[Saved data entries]
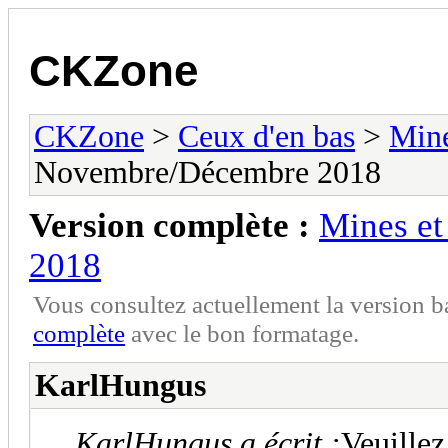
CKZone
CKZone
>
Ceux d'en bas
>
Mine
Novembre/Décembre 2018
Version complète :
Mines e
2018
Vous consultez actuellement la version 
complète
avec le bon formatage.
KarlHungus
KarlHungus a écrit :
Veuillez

TASK INSTRUCTIONS: Can you give every line of the data above as a Markdown table with the columns "No." and "Line," numbering each row and skipping blank lines? Leave the pictures out of the answer.

ANSWER BOX:
| No. | Line |
|---|---|
| 1 | CKZone |
| 2 | CKZone |
| 3 | > |
| 4 | Ceux d'en bas |
| 5 | > |
| 6 | Mine |
| 7 | Novembre/Décembre 2018 |
| 8 | Version complète : |
| 9 | Mines e |
| 10 | 2018 |
| 11 | Vous consultez actuellement la version  |
| 12 | complète |
| 13 | avec le bon formatage. |
| 14 | KarlHungus |
| 15 | KarlHungus a écrit : |
| 16 | Veuillez |